'Let the fireworks begin': The sounds of capitalism


As Mervgotti and I walked to my car through the thick, warm evening air Monday night after dinner with Sweets and Zaza in Cedar Rapids, we paused and listened to the constant sound of exploding fireworks that rang out near and far. It reminded me of the scene in Saving Private Ryan, where Tom Hanks and company are overnighting in a church and gunfire and shelling can be heard in the distance.

Unlike Iowa City, Cedar Rapids did not ban the use of consumer-grade fireworks when the state legalized them in May—and it seemed like almost every other person in Sweets and Zaza’s neighborhood was taking advantage of it. Before turning left onto 19th Street, there was a massive explosion in the direction I needed to go. “Do I really want to go that way?” I thought, lingering at the intersection, the sound of my blinker echoing in the car. Despite my aversion to loud noises and explosions, I turned anyway. A block down the street I noticed a man approaching a blackened spot on the sidewalk, ready to reload. On a side street, firecrackers popped in front of one house while bottle rockets shot into the sky a few driveways down. Fireworks fizzled above us.

Ah, the sweet sounds of capitalism.

Now I know why almost every letter to the editor printed in the CRG in late June was a complaint about fireworks.

Though I don’t think Iowa’s first fireworks season in nearly 80 years has been a fiasco, it was messy and loud. As retail tents popped up in every store parking lot in some cities, lawsuits flew in others as municipalities tried to regulate sales.
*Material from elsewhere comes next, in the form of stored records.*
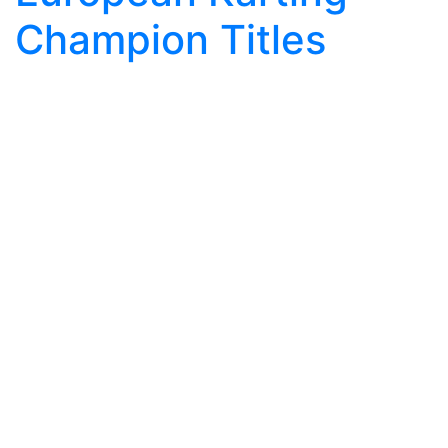
Champion Titles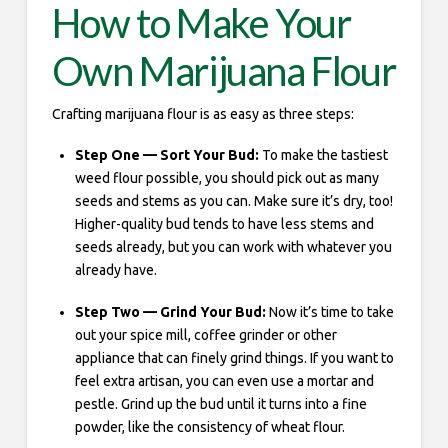
How to Make Your
Own Marijuana Flour
Crafting marijuana flour is as easy as three steps:
Step One — Sort Your Bud:
To make the tastiest
weed flour possible, you should pick out as many
seeds and stems as you can. Make sure it’s dry, too!
Higher-quality bud tends to have less stems and
seeds already, but you can work with whatever you
already have.
Step Two — Grind Your Bud:
Now it’s time to take
out your spice mill, coffee grinder or other
appliance that can finely grind things. If you want to
feel extra artisan, you can even use a mortar and
pestle. Grind up the bud until it turns into a fine
powder, like the consistency of wheat flour.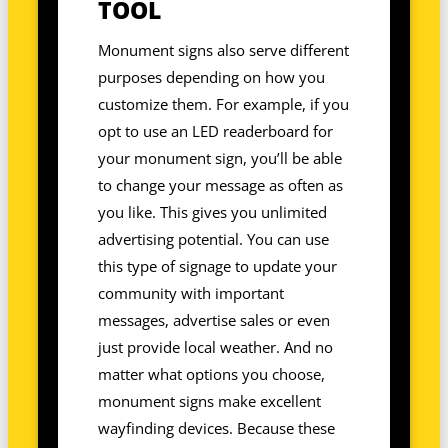
TOOL
Monument signs also serve different
purposes depending on how you
customize them. For example, if you
opt to use an LED readerboard for
your monument sign, you’ll be able
to change your message as often as
you like. This gives you unlimited
advertising potential. You can use
this type of signage to update your
community with important
messages, advertise sales or even
just provide local weather. And no
matter what options you choose,
monument signs make excellent
wayfinding devices. Because these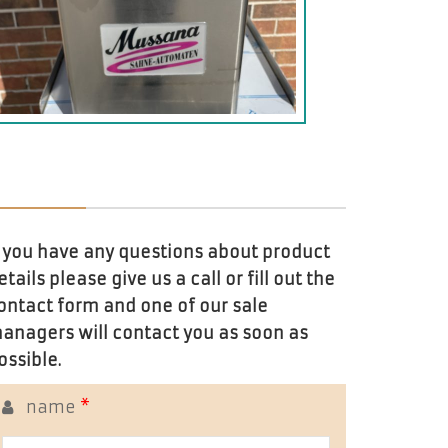
f you have any questions about product
etails please give us a call or fill out the
ontact form and one of our sale
anagers will contact you as soon as
ossible.
name
*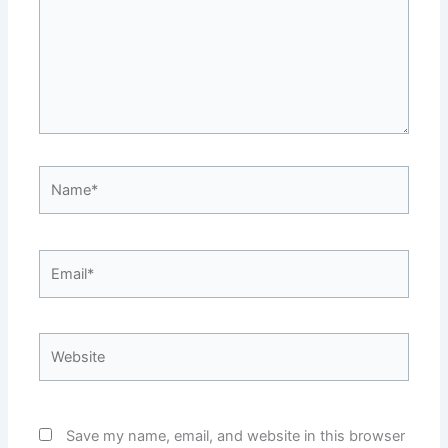
Name*
Email*
Website
Save my name, email, and website in this browser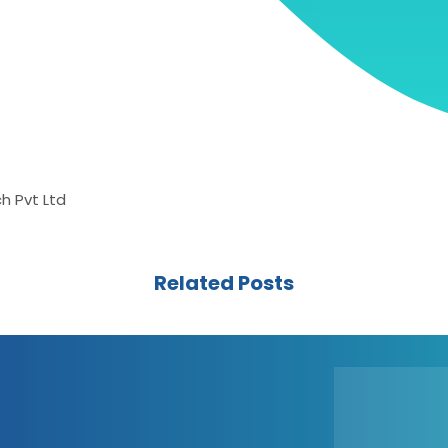
h Pvt Ltd
Related Posts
State and federal judges scratched their heads, unsure how to decipher the vague, new law. (Even the bill’s sponsor said the law needs to be revisited in the next legislative session.) Fireworks caused house and garage fires, I’m sure many Iowans were burned and maimed (oh, the stories that will surface...), and thousands of complaints were sent to elected officials and police departments across the state. (Meanwhile, former-Governor Terry Branstad, who signed the bill legalizing fireworks, is in Beijing transitioning to his new job as the U.S. ambassador to China. That’s fine. While the smoke and smell of fireworks will clear here, the smog in Beijing won’t.)

Needless to say, the state endured a very noisy and smoky learning curve, and officials are now assessing the damage to make adjustments to life with legalized fireworks.

So what should happen? Or, at least, what do I think should happen?

The genie is out of the bottle and any proposal to reinstate the state ban—which I am sure there will be in some circles—is futile. The state’s longtime ban had become futile, anyway, especially since Iowa is almost surrounded by states where fireworks are legal. Though Sweets and Zaza’s neighborhood sounded like a warzone this year, it sounded the exact same way last year when I visited on the Fourth of July. Either they had the misfortune of buying a house in a neighborhood of pyromaniacs, or Iowans generally want to buy and use fireworks. It will happen no matter what, so let Iowans buy what they want inside the state. (It’s not a bad idea given the state’s growing budget deficit.)

I’ll admit it, though: forcing cities and counties to allow the sale of fireworks but giving them the right to ban their use is kind of stupid. Should the state allow cities and counties to ban the sale of fireworks, too? Again, people who want to buy and use fireworks will buy and use them regardless of local ordinances. Plus, I am sure city and county officials would rather have local citizens spend their money locally. As Bobblehead pointed out, it is insanely ironic that after nullifying higher minimum wages enacted by a handful of cities and counties—because a patchwork of laws is bad for business—the same Republican-controlled legislature allowed those same cities and counties to create a patchwork of laws regarding the use of fireworks.

Echoing Bobblehead, I think it is also stupid to have local law enforcement responding to hundreds of fireworks complaints. Recklessness, terrorization/intimidation, and alcohol-induced stupidity are worth reporting and responding to—not petty annoyances.

What’s the solution? While cities that allowed the use of fireworks are now contemplating bans, like Cedar Rapids—where more fireworks retailers set up shop than in any other part of the state—I am not sure if it is a good idea. Though Iowa City seemed to be much tamer—at least my neighborhood—people were still using fireworks. Right now, I’m taking a more libertarian approach to fireworks. Local bans are useless since sales are allowed statewide. At this point, I think the best and probably only thing cities and counties should do is strictly enforce the hours and dates fireworks can be used.